Whole Life Insurance as an Investment

Some life insurance agents attempt to sell whole life insurance for its investment potential. While whole can provide needed cash after a period of time, there are also some disadvantages to the whole life investment strategy. For some people, a better strategy is to keep their life insurance program separate from their investment portfolio.

  1. Identification

    • As its name implies, whole life insurance is designed to last for the rest of your life. As you pay premiums over time, a portion of your payment is used to build a guaranteed cash fund, which you can access while you're still alive by taking a low-interest loan against the cash value. If you live to a ripe old age, typically 95 or 100, the policy endows, meaning you would receive the face amount of the policy. If you die before that time, your beneficiaries receive the face amount.

    Investment Benefits

    • Whole life can be used for investment purposes. The cash fund continues to increase over time, and you can take a policy loan to cover financial emergencies, to help pay for a child's education or to supplement income in retirement. You are not required to pay back the money, and you typically don't need to pay taxes on the loan amount. Whole life can be a form of "forced savings," which can be a benefit if you are not very disciplined at putting money away.

    Drawbacks

    • A drawback to using whole life as an investment vehicle is that a number of fees are deducted from the cash value to cover the insurance company's expenses. The cash value tends to build slowly, so it can be several years until you're able to accumulate a significant amount. And while you aren't required to pay back money you withdraw in the form of a loan, any outstanding balance plus interest will be deducted from the face amount upon your death.

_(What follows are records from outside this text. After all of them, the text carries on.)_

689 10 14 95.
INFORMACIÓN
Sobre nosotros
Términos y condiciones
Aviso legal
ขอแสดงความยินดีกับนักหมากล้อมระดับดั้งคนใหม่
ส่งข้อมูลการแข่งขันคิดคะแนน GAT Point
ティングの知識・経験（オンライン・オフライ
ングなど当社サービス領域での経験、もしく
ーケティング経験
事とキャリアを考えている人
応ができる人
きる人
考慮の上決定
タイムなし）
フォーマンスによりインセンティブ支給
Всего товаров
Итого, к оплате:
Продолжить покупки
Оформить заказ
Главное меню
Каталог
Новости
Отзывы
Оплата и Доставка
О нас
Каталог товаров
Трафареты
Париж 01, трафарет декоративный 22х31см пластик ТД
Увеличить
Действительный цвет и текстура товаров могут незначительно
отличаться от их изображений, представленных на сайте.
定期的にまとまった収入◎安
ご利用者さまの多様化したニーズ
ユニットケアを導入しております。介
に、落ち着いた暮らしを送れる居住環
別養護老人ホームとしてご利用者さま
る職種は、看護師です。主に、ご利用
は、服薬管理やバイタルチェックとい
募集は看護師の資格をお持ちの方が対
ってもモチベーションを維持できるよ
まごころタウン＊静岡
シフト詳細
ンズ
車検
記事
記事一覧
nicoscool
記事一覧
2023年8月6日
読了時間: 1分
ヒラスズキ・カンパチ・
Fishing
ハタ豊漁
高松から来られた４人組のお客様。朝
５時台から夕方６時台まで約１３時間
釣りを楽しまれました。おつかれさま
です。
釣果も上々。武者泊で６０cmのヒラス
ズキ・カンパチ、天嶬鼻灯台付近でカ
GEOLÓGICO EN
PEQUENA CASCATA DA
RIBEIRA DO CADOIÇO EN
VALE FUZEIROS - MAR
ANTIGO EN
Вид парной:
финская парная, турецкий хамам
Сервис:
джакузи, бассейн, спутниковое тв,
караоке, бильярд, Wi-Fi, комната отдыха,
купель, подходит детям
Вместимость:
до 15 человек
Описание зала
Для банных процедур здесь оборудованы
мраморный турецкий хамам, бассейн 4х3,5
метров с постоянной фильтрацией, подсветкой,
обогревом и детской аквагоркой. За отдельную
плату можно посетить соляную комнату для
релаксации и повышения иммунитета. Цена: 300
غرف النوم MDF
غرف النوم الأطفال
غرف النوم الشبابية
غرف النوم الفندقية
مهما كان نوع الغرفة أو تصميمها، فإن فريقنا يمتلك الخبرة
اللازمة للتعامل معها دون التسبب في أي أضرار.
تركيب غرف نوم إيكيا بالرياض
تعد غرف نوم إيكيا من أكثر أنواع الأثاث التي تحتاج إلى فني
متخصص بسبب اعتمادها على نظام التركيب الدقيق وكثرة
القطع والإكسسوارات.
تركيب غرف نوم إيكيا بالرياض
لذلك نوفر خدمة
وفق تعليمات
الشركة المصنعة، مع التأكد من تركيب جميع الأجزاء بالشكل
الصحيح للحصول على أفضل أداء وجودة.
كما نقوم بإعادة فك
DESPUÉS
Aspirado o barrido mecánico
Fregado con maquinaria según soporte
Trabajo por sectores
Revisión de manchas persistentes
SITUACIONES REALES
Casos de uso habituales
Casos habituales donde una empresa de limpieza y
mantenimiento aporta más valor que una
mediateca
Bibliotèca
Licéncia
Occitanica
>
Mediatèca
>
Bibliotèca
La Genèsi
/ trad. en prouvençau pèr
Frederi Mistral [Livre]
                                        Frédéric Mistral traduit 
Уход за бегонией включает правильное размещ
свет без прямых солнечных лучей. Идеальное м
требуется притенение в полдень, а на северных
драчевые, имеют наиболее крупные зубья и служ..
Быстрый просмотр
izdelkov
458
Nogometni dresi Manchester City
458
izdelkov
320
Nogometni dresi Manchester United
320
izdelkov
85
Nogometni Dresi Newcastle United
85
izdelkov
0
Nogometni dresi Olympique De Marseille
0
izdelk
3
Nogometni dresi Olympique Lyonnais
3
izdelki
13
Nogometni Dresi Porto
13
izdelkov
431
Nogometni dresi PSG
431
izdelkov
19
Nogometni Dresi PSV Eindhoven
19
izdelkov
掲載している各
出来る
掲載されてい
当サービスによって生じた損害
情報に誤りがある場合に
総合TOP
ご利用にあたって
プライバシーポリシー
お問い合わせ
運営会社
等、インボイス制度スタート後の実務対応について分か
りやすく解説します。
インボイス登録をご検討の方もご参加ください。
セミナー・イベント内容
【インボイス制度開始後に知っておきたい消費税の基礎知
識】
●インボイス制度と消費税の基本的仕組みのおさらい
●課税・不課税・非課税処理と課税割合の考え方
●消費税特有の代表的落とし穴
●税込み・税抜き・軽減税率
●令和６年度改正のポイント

    Term Insurance Strategy

    • An alternative to using whole life as an investment is to purchase a less expensive term life policy for an equal face amount, and invest the premium savings into a financial instrument of your choosing. While term insurance does not build cash value, you may be able to build more cash by investing in products like mutual funds, an IRA or a 401k plan at work. You'll still have the insurance protection you need and you'll have greater control over your money.